Top of Information supplied
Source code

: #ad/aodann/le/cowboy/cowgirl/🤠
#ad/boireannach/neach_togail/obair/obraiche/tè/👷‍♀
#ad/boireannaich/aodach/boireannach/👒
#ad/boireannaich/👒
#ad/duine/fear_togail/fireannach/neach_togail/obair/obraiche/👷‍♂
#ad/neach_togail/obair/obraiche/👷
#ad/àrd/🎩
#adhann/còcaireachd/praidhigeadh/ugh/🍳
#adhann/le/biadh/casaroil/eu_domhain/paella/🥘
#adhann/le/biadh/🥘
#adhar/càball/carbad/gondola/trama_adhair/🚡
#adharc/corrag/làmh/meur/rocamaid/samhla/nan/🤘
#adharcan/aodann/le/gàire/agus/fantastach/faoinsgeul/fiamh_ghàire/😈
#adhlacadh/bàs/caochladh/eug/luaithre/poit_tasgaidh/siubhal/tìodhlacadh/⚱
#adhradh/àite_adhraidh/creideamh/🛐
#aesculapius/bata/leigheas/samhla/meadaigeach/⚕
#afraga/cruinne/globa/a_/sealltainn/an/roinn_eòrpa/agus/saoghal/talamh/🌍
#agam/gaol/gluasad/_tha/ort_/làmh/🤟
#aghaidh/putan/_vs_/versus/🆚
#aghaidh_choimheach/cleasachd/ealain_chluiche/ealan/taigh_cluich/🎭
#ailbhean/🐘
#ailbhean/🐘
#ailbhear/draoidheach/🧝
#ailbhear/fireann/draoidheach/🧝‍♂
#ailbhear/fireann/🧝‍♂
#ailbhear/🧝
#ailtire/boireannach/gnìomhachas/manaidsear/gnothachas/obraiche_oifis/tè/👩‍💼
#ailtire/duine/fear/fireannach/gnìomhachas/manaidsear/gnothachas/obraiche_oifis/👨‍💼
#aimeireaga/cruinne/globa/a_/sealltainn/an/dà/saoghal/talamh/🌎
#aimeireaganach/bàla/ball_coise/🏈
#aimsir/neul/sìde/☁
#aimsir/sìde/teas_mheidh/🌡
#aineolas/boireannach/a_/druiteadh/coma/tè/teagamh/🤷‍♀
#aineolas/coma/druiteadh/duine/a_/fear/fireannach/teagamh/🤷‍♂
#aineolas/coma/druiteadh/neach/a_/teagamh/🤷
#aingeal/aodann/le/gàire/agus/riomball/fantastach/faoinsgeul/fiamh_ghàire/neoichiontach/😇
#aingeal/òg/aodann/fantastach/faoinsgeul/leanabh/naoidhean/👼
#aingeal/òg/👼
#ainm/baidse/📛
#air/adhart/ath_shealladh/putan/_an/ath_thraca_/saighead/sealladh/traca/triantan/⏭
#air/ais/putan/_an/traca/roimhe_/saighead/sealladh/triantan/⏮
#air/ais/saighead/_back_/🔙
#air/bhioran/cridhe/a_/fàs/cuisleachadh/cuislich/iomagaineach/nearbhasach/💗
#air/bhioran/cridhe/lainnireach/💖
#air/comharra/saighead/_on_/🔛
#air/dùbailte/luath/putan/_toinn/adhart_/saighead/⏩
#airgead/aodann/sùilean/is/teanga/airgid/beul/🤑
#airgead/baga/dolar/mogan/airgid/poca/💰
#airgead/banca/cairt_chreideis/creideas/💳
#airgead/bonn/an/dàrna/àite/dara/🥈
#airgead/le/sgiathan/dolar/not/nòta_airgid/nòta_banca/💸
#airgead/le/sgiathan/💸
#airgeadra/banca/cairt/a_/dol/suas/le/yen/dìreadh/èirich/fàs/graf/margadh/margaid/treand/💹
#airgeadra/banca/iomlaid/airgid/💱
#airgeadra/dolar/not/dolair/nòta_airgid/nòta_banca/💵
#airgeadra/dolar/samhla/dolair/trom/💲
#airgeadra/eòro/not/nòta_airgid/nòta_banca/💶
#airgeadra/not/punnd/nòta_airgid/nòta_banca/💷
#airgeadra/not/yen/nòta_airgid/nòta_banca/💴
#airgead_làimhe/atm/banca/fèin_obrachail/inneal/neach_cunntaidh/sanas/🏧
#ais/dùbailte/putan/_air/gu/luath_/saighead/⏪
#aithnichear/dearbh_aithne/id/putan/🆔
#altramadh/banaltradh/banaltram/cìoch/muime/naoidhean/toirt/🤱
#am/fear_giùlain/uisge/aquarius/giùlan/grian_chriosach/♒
Bottom of Information supplied
*What you need to do*. Find each line in the listing above that contains the string "saoghal", and copy those lines in full.

*Output of the exercise*.
#afraga/cruinne/globa/a_/sealltainn/an/roinn_eòrpa/agus/saoghal/talamh/🌍
#aimeireaga/cruinne/globa/a_/sealltainn/an/dà/saoghal/talamh/🌎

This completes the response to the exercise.